Ludwig Wittgenstein es uno de los filósofos más influyentes del siglo XX. Ingeniero, profesor, jardinero, camillero de guerra y constructor, publicó en vida un solo libro: el Tractatus Logico-Philosophicus, escrito en medio de la Primera Guerra Mundial.
La filosofía de Wittgenstein comienza con una pregunta: ¿cuál es la relación entre el lenguaje y el mundo? En el Tractatus, el lenguaje representa la realidad. Por eso afirma: «Los límites de mi lenguaje significan los límites de mi mundo». La estructura del lenguaje es también la estructura de la realidad.
El Tractatus se compone de siete partes. La última contiene únicamente una sentencia: «De lo que no se puede hablar, es mejor callar». Más que una crítica a la metafísica, esta frase muestra que la filosofía no puede hablar de todo. Para Wittgenstein, existe algo inexpresable que solo puede mostrarse: lo místico.
Aunque suele hablarse de un primer y un segundo Wittgenstein, entre el Tractatus y las Investigaciones filosóficas existe un desarrollo de su pensamiento. En Observaciones filosóficas profundiza en la gramática y en la pregunta sobre cómo conocemos.
Más adelante, en las Investigaciones filosóficas, Wittgenstein ya no busca establecer cómo debe usarse el lenguaje, sino comprender cómo lo usamos. Surgen así los juegos de lenguaje. Cada lenguaje posee reglas y cada uso expresa una forma de vida.
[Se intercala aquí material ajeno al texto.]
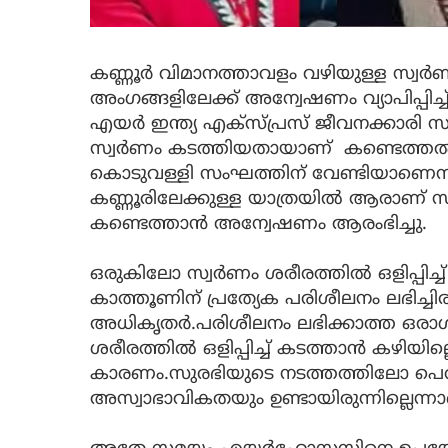
കണ്ണൂർ വിമാനത്താവളം വഴിയുള്ള സ്വർ
അംഗങ്ങളിലേക്ക് അന്വേഷണം വ്യാപിപ്പ
എയർ ഇന്ത്യ എക്സ്പ്രസ് ജീവനക്കാരി സ
സ്വർണം കടത്തിയതായാണ് കണ്ടെത്തൽ. 
കൊടുവള്ളി സംഘത്തിന് വേണ്ടിയാണെന്ന
കണ്ണൂരിലേക്കുള്ള യാത്രയിൽ ആരാണ് സു
കണ്ടെത്താൻ അന്വേഷണം ആരംഭിച്ചു.
ഒരുകിലോ സ്വർണം ശരീരത്തിൽ ഒളിപ്പിച്
കാത്തൂണിന് പ്രത്യേക പരിശീലനം ലഭിച്ച
അധികൃതർ.പരിശീലനം ലഭിക്കാത്ത ഒരാൾ
ശരീരത്തിൽ ഒളിപ്പിച്ച് കടത്താൻ കഴിയില
കാരണം.സുരഭിയുടെ നടത്തത്തിലോ പെരു
അസ്വാഭാവികതയും ഉണ്ടായിരുന്നില്ലെന്നാണ് 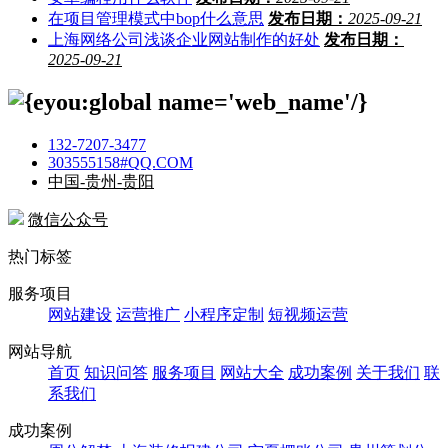
在项目管理模式中bop什么意思
发布日期：
2025-09-21
上海网络公司浅谈企业网站制作的好处
发布日期：
2025-09-21
132-7207-3477
303555158#QQ.COM
中国-贵州-贵阳
微信公众号
热门标签
服务项目
网站建设
运营推广
小程序定制
短视频运营
网站导航
首页
知识问答
服务项目
网站大全
成功案例
关于我们
联
系我们
成功案例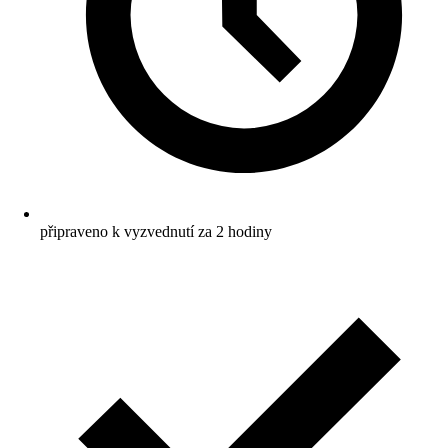
připraveno k vyzvednutí za 2 hodiny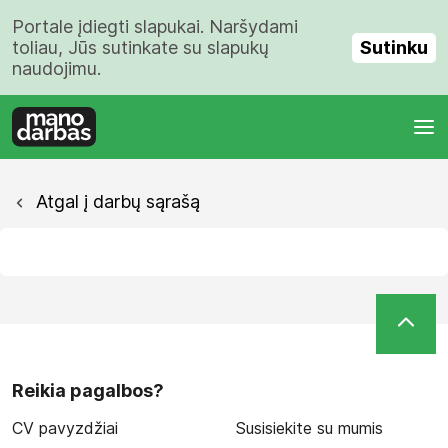
Portale įdiegti slapukai. Naršydami
Sutinku
toliau, Jūs sutinkate su slapukų
naudojimu.
Atgal į darbų sąrašą
Reikia pagalbos?
CV pavyzdžiai
Susisiekite su mumis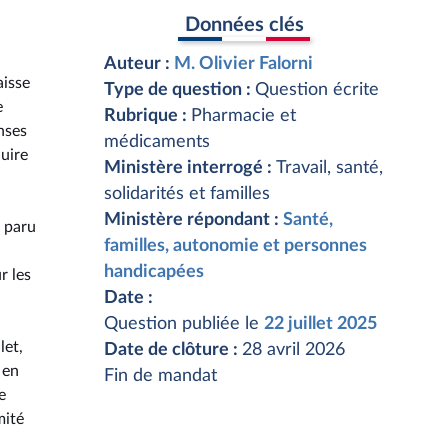
Données clés
Auteur :
M. Olivier Falorni
aisse
Type de question :
Question écrite
e
Rubrique :
Pharmacie et
nses
médicaments
duire
Ministère interrogé :
Travail, santé,
solidarités et familles
Ministère répondant :
Santé,
e paru
familles, autonomie et personnes
handicapées
r les
Date :
Question publiée le
22 juillet 2025
let,
Date de clôture :
28 avril 2026
 en
Fin de mandat
e
mité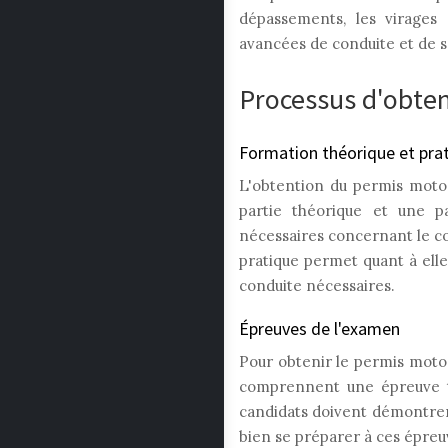
dépassements, les virages
avancées de conduite et de se 
Processus d'obte
Formation théorique et pra
L'obtention du permis moto
partie théorique et une p
nécessaires concernant le cod
pratique permet quant à ell
conduite nécessaires.
Épreuves de l'examen
Pour obtenir le permis moto
comprennent une épreuve th
candidats doivent démontrer 
bien se préparer à ces épreu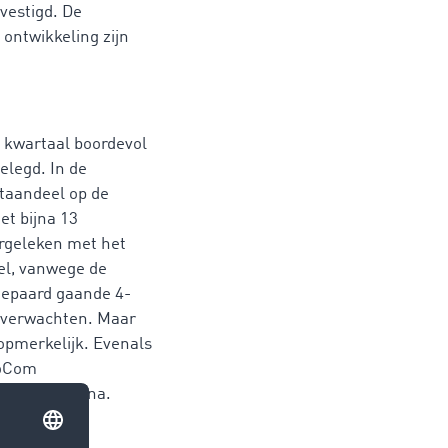
vestigd. De
 ontwikkeling zijn
 kwartaal boordevol
gelegd. In de
taandeel op de
t bijna 13
rgeleken met het
iel, vanwege de
epaard gaande 4-
e verwachten. Maar
 opmerkelijk. Evenals
moCom
periode daarna.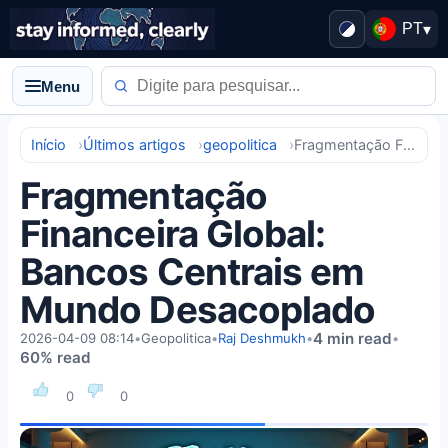
PT
▾
Menu
Início
Últimos artigos
geopolitica
Fragmentação Financeira Global: Bancos Centrais em Mundo Desacoplado
Fragmentação
Financeira Global:
Bancos Centrais em
Mundo Desacoplado
4 min read
2026-04-09 08:14
•
Geopolitica
•
Raj Deshmukh
•
•
60% read
0
0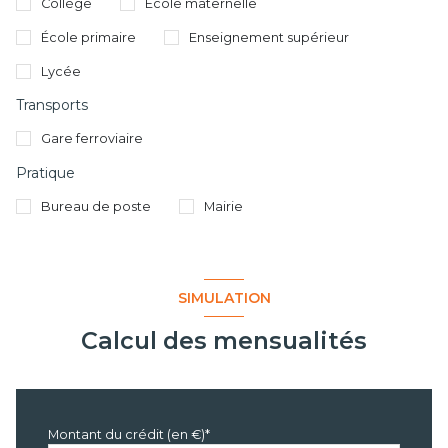
Collège
École maternelle
École primaire
Enseignement supérieur
Lycée
Transports
Gare ferroviaire
Pratique
Bureau de poste
Mairie
SIMULATION
Calcul des mensualités
Montant du crédit (en €)*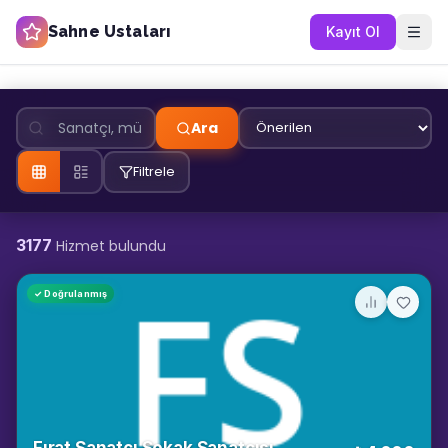
Sahne Ustaları
Kayıt Ol
Ara
Filtrele
3177
Hizmet bulundu
✓ Doğrulanmış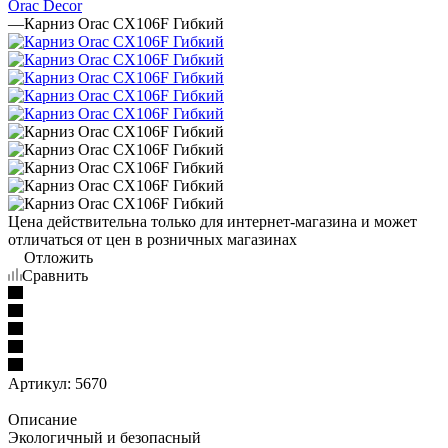
Orac Decor
—
Карниз Orac CX106F Гибкий
Цена действительна только для интернет-магазина и может
отличаться от цен в розничных магазинах
Отложить
Сравнить
Артикул:
5670
Описание
Экологичный и безопасный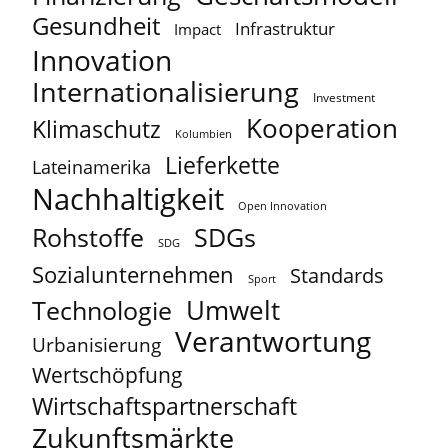
Gesundheit
Infrastruktur
Impact
Innovation
Internationalisierung
Investment
Kooperation
Klimaschutz
Kolumbien
Lieferkette
Lateinamerika
Nachhaltigkeit
Open Innovation
Rohstoffe
SDGs
SDG
Sozialunternehmen
Standards
Sport
Umwelt
Technologie
Verantwortung
Urbanisierung
Wertschöpfung
Wirtschaftspartnerschaft
Zukunftsmärkte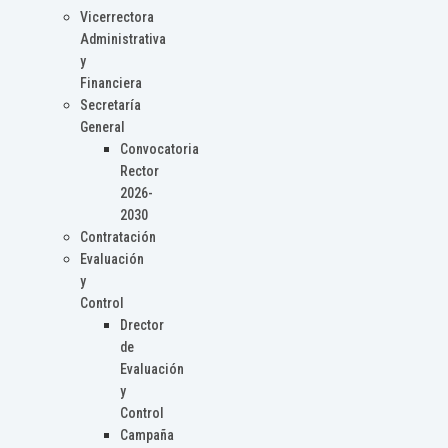
Vicerrectora
Administrativa
y
Financiera
Secretaría
General
Convocatoria
Rector
2026-
2030
Contratación
Evaluación
y
Control
Drector
de
Evaluación
y
Control
Campaña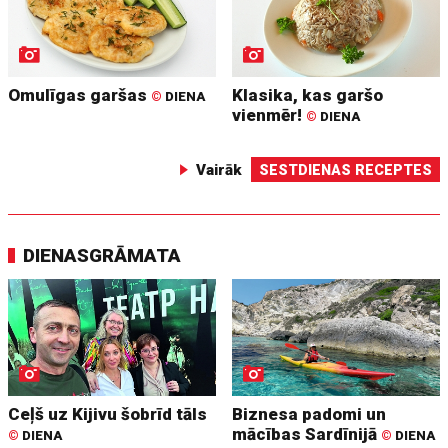
Omulīgas garšas
Klasika, kas garšo
©
DIENA
vienmēr!
©
DIENA
Vairāk
SESTDIENAS RECEPTES
DIENASGRĀMATA
Ceļš uz Kijivu šobrīd tāls
Biznesa padomi un
mācības Sardīnijā
©
DIENA
©
DIENA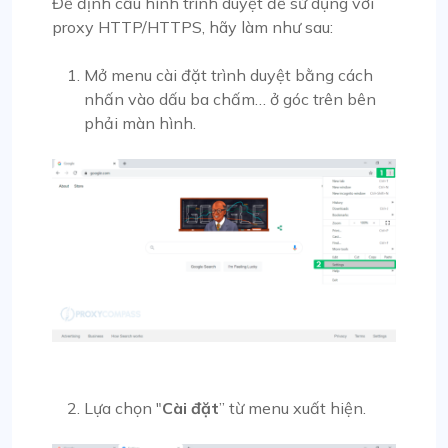
Để định cấu hình trình duyệt để sử dụng với
proxy HTTP/HTTPS, hãy làm như sau:
Mở menu cài đặt trình duyệt bằng cách
nhấn vào dấu ba chấm… ở góc trên bên
phải màn hình.
Lựa chọn "
Cài đặt
” từ menu xuất hiện.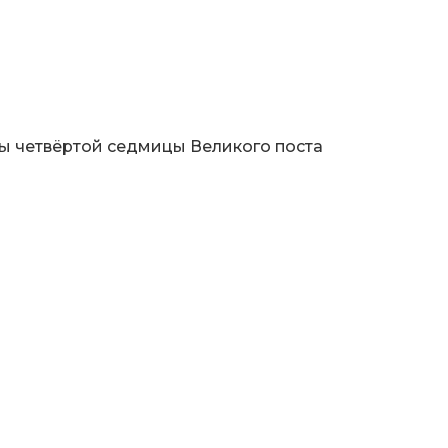
ы четвёртой седмицы Великого поста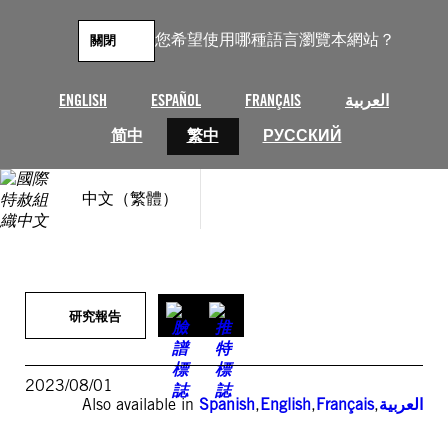
跳
至
您希望使用哪種語言瀏覽本網站？
關閉
主
要
內
ENGLISH
ESPAÑOL
FRANÇAIS
العربية
容
简中
繁中
РУССКИЙ
中文（繁體）
研究報告
2023/08/01
Also available in
Spanish
,
English
,
Français
,
العربية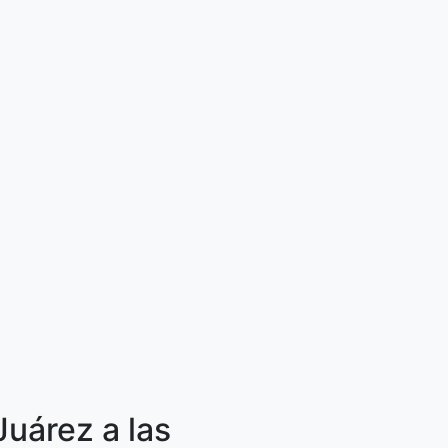
uárez a las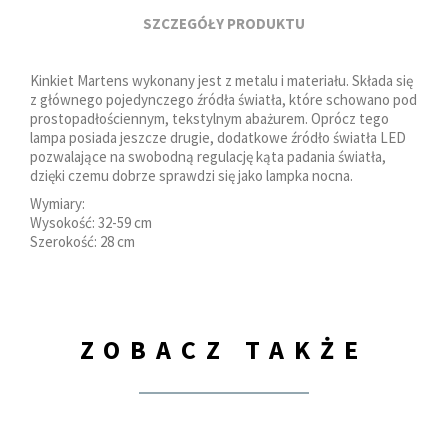
SZCZEGÓŁY PRODUKTU
Kinkiet Martens wykonany jest z metalu i materiału. Składa się
z głównego pojedynczego źródła światła, które schowano pod
prostopadłościennym, tekstylnym abażurem. Oprócz tego
lampa posiada jeszcze drugie, dodatkowe źródło światła LED
pozwalające na swobodną regulację kąta padania światła,
dzięki czemu dobrze sprawdzi się jako lampka nocna.
Wymiary:
Wysokość: 32-59 cm
Szerokość: 28 cm
ZOBACZ TAKŻE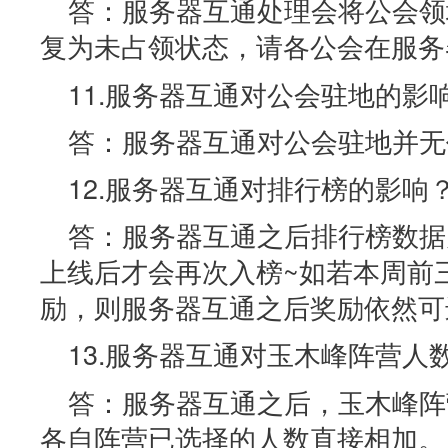
答：服务器互通处理会将公会领
复为未占领状态，请各公会在服务
11.服务器互通对公会驻地的影
答：服务器互通对公会驻地并无
12.服务器互通对排行榜的影响
答：服务器互通之后排行榜数据
上线后才会再次入榜~如若本周前
励，则服务器互通之后奖励依然可
13.服务器互通对玉木峰阵营人
答：服务器互通之后，玉木峰阵
各自阵营已选择的人数直接相加。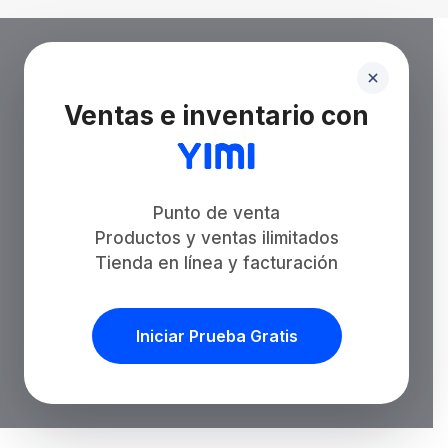
Ventas e inventario con
Punto de venta
Productos y ventas ilimitados
Tienda en línea y facturación
Iniciar Prueba Gratis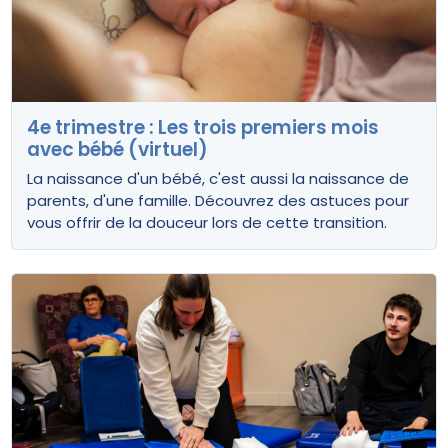
4e trimestre : Les trois premiers mois
avec bébé (virtuel)
La naissance d'un bébé, c'est aussi la naissance de
parents, d'une famille. Découvrez des astuces pour
vous offrir de la douceur lors de cette transition.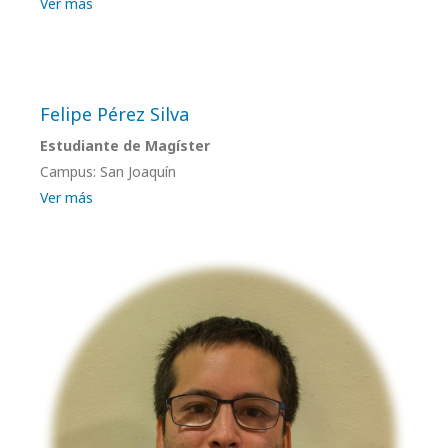
Ver más
Felipe Pérez Silva
Estudiante de Magíster
Campus: San Joaquín
Ver más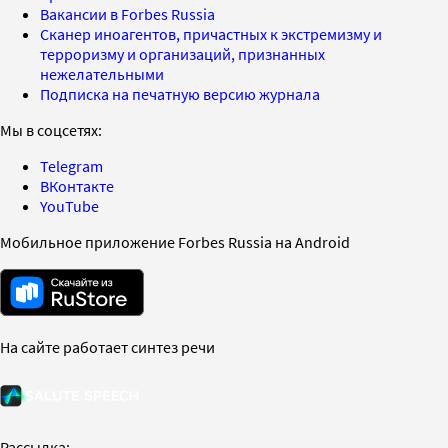
Вакансии в Forbes Russia
Сканер иноагентов, причастных к экстремизму и
терроризму и организаций, признанных
нежелательными
Подписка на печатную версию журнала
Мы в соцсетях:
Telegram
ВКонтакте
YouTube
Мобильное приложение Forbes Russia на Android
На сайте работает синтез речи
Рассылка: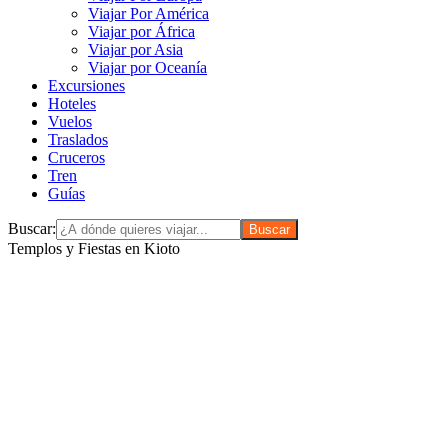
Viajar Por América
Viajar por África
Viajar por Asia
Viajar por Oceanía
Excursiones
Hoteles
Vuelos
Traslados
Cruceros
Tren
Guías
Buscar:
Templos y Fiestas en Kioto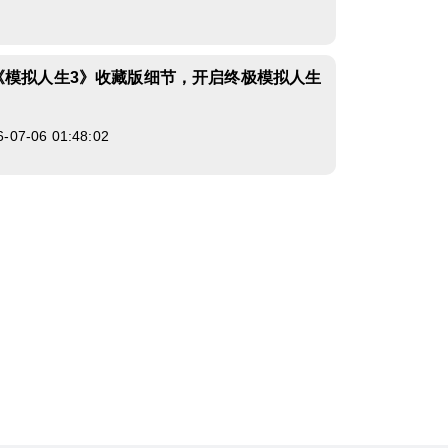
《模拟人生3》收藏版细节，开启终极模拟人生
7-06 01:48:02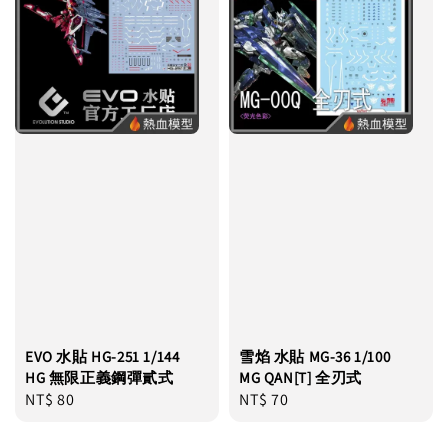
EVO 水貼 HG-251 1/144
雪焰 水貼 MG-36 1/100
HG 無限正義鋼彈貳式
MG QAN[T] 全刃式
Regular
NT$ 80
Regular
NT$ 70
price
price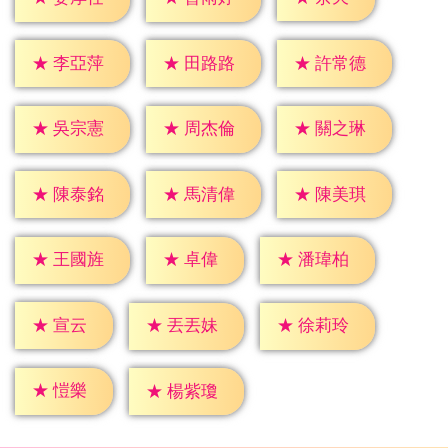
★
李亞萍
★
田路路
★
許常德
★
吳宗憲
★
周杰倫
★
關之琳
★
陳泰銘
★
馬清偉
★
陳美琪
★
卓偉
★
王國旌
★
潘瑋柏
★
宣云
★
丟丟妹
★
徐莉玲
★
愷樂
★
楊紫瓊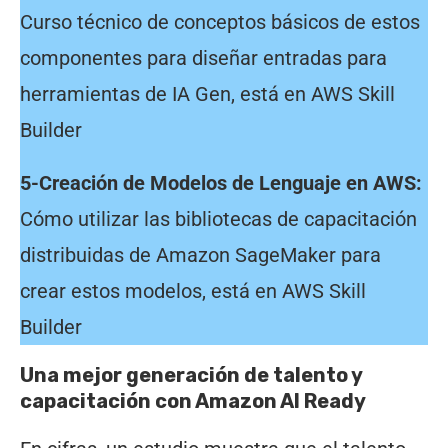
Curso técnico de conceptos básicos de estos
componentes para diseñar entradas para
herramientas de IA Gen, está en AWS Skill
Builder
5-Creación de Modelos de Lenguaje en AWS:
Cómo utilizar las bibliotecas de capacitación
distribuidas de Amazon SageMaker para
crear estos modelos, está en AWS Skill
Builder
Una mejor generación de talento y
capacitación con Amazon AI Ready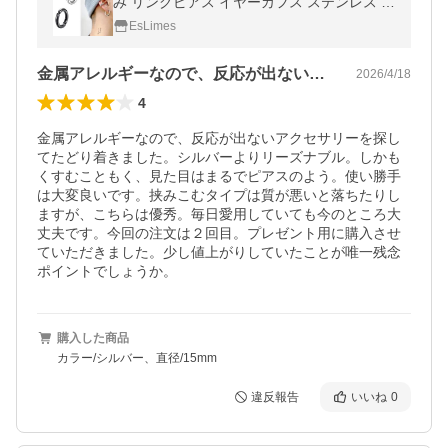
み リングピアス イヤーカフス ステンレス ブ
ラック 男女兼用 韓国ファッション プレゼン
EsLimes
ト
金属アレルギーなので、反応が出ないアク…
2026/4/18
4
金属アレルギーなので、反応が出ないアクセサリーを探し
てたどり着きました。シルバーよりリーズナブル。しかも
くすむこともく、見た目はまるでピアスのよう。使い勝手
は大変良いです。挟みこむタイプは質が悪いと落ちたりし
ますが、こちらは優秀。毎日愛用していても今のところ大
丈夫です。今回の注文は２回目。プレゼント用に購入させ
ていただきました。少し値上がりしていたことが唯一残念
ポイントでしょうか。
購入した商品
カラー/シルバー、直径/15mm
違反報告
いいね
0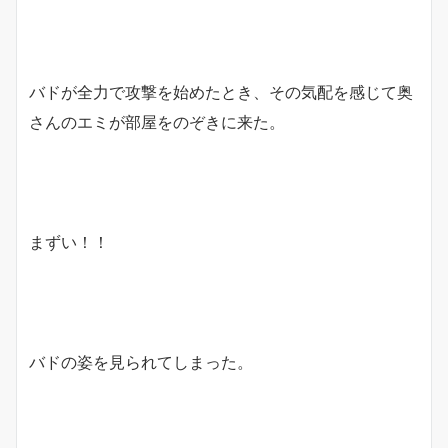
バドが全力で攻撃を始めたとき、その気配を感じて奥
さんのエミが部屋をのぞきに来た。
まずい！！
バドの姿を見られてしまった。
Lo importante ya no es únicamente qué significa una palabra, sino cómo funciona.
Sin embargo, una idea permanece: no todo puede expresarse mediante el lenguaje. «Lo que puede ser mostrado no puede ser dicho». El lenguaje explica cómo son los hechos, pero existen límites que no puede atravesar.
Por eso, para Ludwig Wittgenstein, la filosofía no demuestra nada: solo puede mostrar. Y quizás, ante lo verdaderamente inexpresable, el método filosófico más profundo sea guardar silencio.